Minho parou de girar o objeto e segurou minha mão, colocando um pequeno anel de madeira no anelar.

— Eu fiz isso a um tempão, na Clareira, mas não tinha coragem de dar a você.

Eu respirei fundo, sentindo os olhos marejarem. Ah, merda. Eu não queria fazer isso.

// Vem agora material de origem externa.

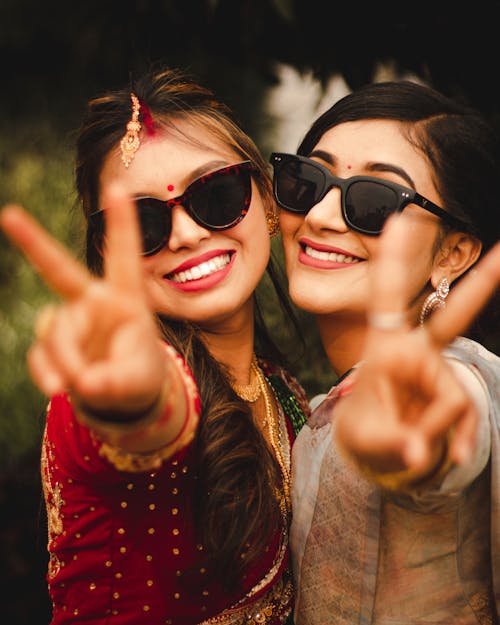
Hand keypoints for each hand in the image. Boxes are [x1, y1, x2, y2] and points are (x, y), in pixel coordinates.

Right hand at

Eu não queria estragar tudo. Eu não conseguiria fazer isso depois. Mesmo que ele passasse a me odiar, estava na hora de contar.

— Minho, eu — gaguejei — eu estou grávida.

Fechei os olhos, esperando sua reação com minha repentina confissão. Ouvia sua respiração apenas, e quando abri os olhos, notei que os de Minho marejavam.

— Você será a melhor mãe do mundo — disse, antes de me puxar para um abraço.